The Rise of Freight Shipping Rates in 2021

The Rise of Freight Shipping Rates in 2021

Freight shipping rates first rose in Autumn 2020, and continue to climb in 2021, especially for international shipping prices.

According to Freightos, the cost of a shipping container is up 80% since November 2020 and has almost tripled over the past year. The price surge impacts all goods transported by sea, air, or truck freight along major global trade routes – or nearly 80% of the world’s commercial trade.

The Covid-19 pandemic unleashed a cascade of unique stresses on the global supply chain. Despite adjusting over the past year, freight companies are still battling the logistical hydra unleashed by the lockdowns.

Presently, shipping prices are surging, especially international shipping prices, due to shortages of container space amidst soaring global demand. Contributing to this expensive logistical bottleneck is the global dislocation of freight containers, congested ports, and labor shortages, among others.

“It’s multiple different bottlenecks all at the same time…like a train wreck in slow motion,” said Lars Jensen, CEO of the logistics consultancy SeaIntelligence.

Lack of capacity has forced freight companies to raise rates, and experts say the trend will continue through 2021. Read on to learn about the factors that continue to drive up the cost of freight shipping rates.

5 Causes of Rising Freight Shipping Rates
The pandemic hit and ocean freight rates rose, unsurprisingly. But with lockdowns easing and vaccines in circulation, what explains the inflating price of an empty shipping container?

A handful of persistent issues plague the freight industry and keep international shipping prices high, including:

1. Increased eCommerce adoption worldwide
Lockdowns and stimulus checks paved the way for increased online spending, even among formerly cagey demographics like baby boomers. As spending habits shift, increased parcel volumes are boosting demand for container space. US-inbound cargo volumes in December 2020 were up 23% from the year prior, squeezing the already tight capacities of sea freighters.

Meanwhile, couriers like FedEx are struggling to handle the crush of last mile eCommerce deliveries. Parcel volume from eCommerce is expected to reach 100 million per day by 2025. Already strained, logistics professionals are working overtime to recalibrate for a future centered around global eCommerce.

2. Labor shortages
Ports, warehouses and manufacturing hubs are suffering from a labor shortage. Despite post-pandemic safety measures, people have been slow to rejoin the workforce.

Sluggish employment is largely a function of poor vaccine access in certain geographies and stimulus-buoyed incomes in the States. Without adequate staff, logistics companies must operate at reduced capacity and raise prices to compensate.

3. Sporadic openings and closures
Inconsistent access to key ports makes it difficult for freight companies to regulate capacity on shipping containers.

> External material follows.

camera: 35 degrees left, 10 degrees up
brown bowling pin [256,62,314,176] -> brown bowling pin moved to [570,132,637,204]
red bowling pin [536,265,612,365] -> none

Economies are keen to resume manufacturing output, but face new outbreaks and closures, especially in Asia. Variable lockdown schedules, in turn, impede normal scheduling for pickups and deliveries. This means access to key shipping infrastructure is unreliable, and the flow of goods is stuttered.

This on-off activity causes goods to languish in ports and delivery times to slow. When new capacity becomes available, companies are more active in managing operations, which keeps labor costs up.

4. Port congestion, closures create delays
Port congestion, especially in the US, is a major problem for freight professionals. Fewer vessels are keeping to their delivery schedules while the average delay length for late vessels is extending.

For example, the port of Los Angeles saw 42 ships anchored offshore in January 2021 – yet every warehouse within 60 miles was already full. Without anywhere to stash cargo, ships are forced to idle offshore until space is available, and indefinite delays are costly.

5. Shipping Containers In Short Supply
Last year saw a massive dislocation of shipping containers around the world. In other words, much-needed empty containers are stuck in understaffed, congested, or locked-down ports.

When fewer ships arrive at US ports, fewer containers are available for a return trip to Asia or Europe. This results in huge pileups of goods in stateside warehouses and port terminals, causing freight delivery times to slow overall. Pickups for freight truckers are slower in clogged ports, also, including those picking up new loads and dropping off empty containers.

The result is an imbalance of available containers that keep rates elevated. Experts suggest we may see greater storage of goods in warehouses for retailers as a way to mitigate against shortages, though this incurs the risk of held inventory gone to waste.